Texte à lire:
Plainte pour représentation inéquitable (Unfair Representation)

Le 13 août 2007, le défendeur ACEP a refusé de demander une prorogation des délais pour renvoyer mon grief à l’arbitrage.

Par ce refus du 13 août 2007, l’ACEP a aussi refusé de corriger une faute qu’elle avait commise, en juin 2006, en omettant de renvoyer mon grief à l’arbitrage à l’intérieur des délais.

Le 13 août 2007, en refusant de demander une prorogation des délais et en refusant de corriger sa propre faute, l’ACEP a agi de manière arbitraire ou discriminatoire ou de mauvaise foi en matière de ma représentation, contrairement à l’article 187 de la Loi sur les relations de travail dans la fonction publique, L.C. 2003 c. 22.

[…]

2 La défenderesse a soulevé une objection à la recevabilité de la plainte, alléguant qu’elle a été déposée à l’extérieur du délai de 90 jours prévu au paragraphe 190(2) de la Loi.

Questions d'étude:
1. D'après le texte sur la plainte pour représentation inéquitable, pourquoi la défenderesse conteste-t-elle la recevabilité de la plainte ?
2. Rédigez la suite du texte sur la plainte pour représentation inéquitable, à partir de sa dernière phrase.

Données:
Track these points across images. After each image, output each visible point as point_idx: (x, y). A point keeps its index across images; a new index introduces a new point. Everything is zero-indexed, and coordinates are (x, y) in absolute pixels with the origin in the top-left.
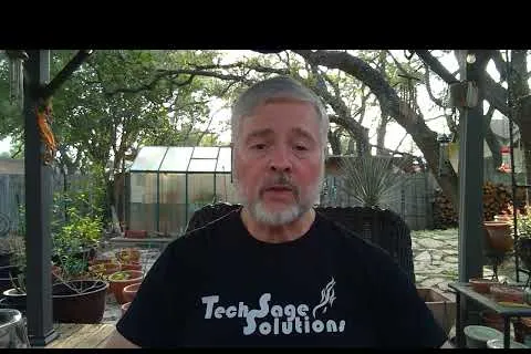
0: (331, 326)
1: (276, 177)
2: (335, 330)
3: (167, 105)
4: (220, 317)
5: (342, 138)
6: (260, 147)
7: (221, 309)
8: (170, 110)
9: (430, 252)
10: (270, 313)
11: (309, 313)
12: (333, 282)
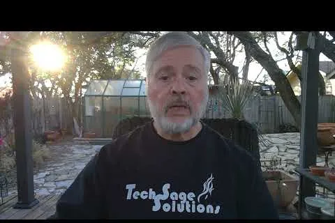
0: (210, 208)
1: (176, 98)
2: (212, 212)
3: (108, 53)
4: (136, 198)
5: (220, 74)
6: (165, 78)
7: (137, 193)
8: (110, 56)
9: (278, 147)
10: (169, 197)
11: (195, 199)
12: (211, 178)
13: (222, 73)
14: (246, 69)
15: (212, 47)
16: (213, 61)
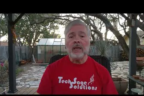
9: (120, 67)
13: (96, 36)
14: (106, 34)
15: (91, 25)
16: (92, 31)
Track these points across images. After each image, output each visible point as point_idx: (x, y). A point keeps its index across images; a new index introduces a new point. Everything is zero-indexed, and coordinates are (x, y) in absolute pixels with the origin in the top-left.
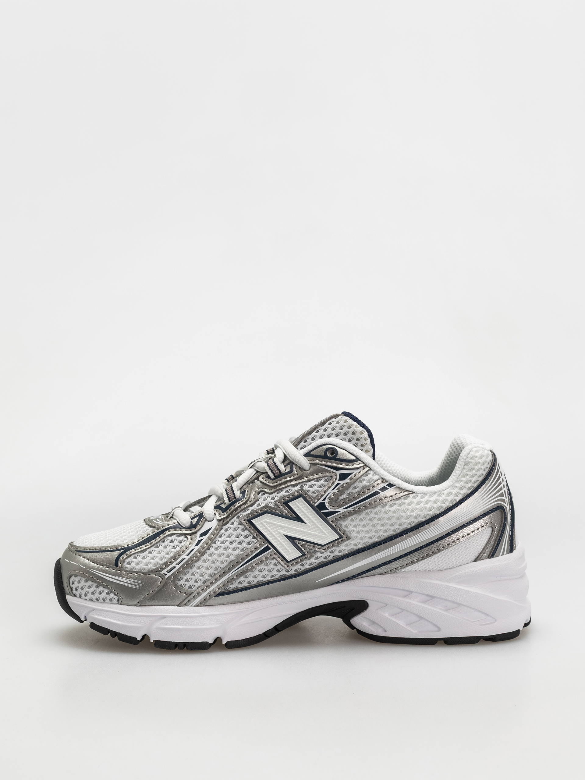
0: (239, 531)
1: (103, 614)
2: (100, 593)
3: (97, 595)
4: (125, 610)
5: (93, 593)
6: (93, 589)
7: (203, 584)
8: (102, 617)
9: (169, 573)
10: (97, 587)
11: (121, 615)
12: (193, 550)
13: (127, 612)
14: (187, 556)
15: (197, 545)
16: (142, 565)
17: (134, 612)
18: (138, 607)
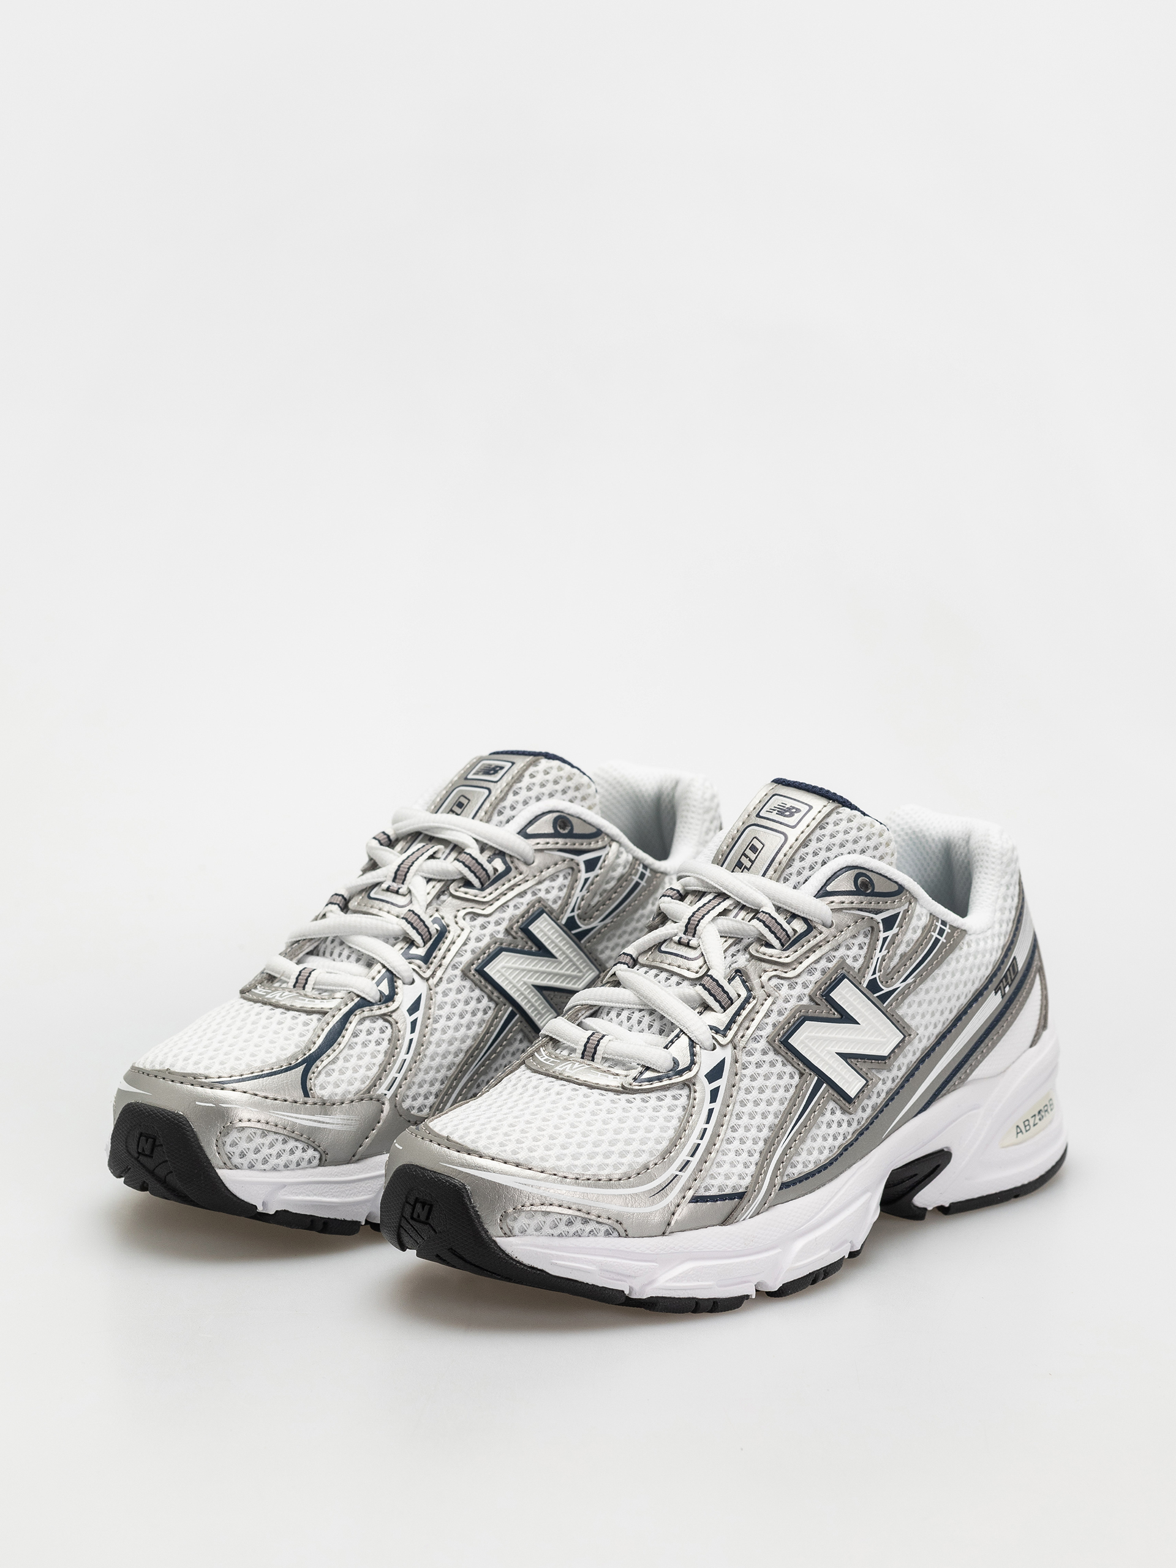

Corrigé:
1. La défenderesse soutient que la plainte a été déposée après l'expiration du délai de 90 jours prévu au paragraphe 190(2) de la Loi.

2.
3 J’ai informé les parties, lors de l’audience du 3 novembre 2009, que je trancherais, dans un premier temps, l’objection à la recevabilité de la plainte et que l’audience ne porterait que sur cette objection.

II. Résumé de la preuve

4 Les événements qui ont donné lieu à la présente plainte ont débuté en 2004, et ils se sont succédé comme suit.

5 Le 8 décembre 2004 et le 21 mars 2005, la plaignante a déposé deux griefs dans lesquels elle alléguait avoir fait l’objet de discrimination de la part de son employeur. Ses griefs étaient fondés sur l’article 16 (élimination de la discrimination) de sa convention collective (convention collective entre le Conseil du Trésor et l’Association canadienne des employés professionnels (groupe Économique et services de sciences sociales)). Les griefs de la plaignante ont été traités aux différents paliers de la procédure interne de griefs de l’employeur et, le 16 juin 2006, l’employeur les a rejetés au dernier palier de la procédure.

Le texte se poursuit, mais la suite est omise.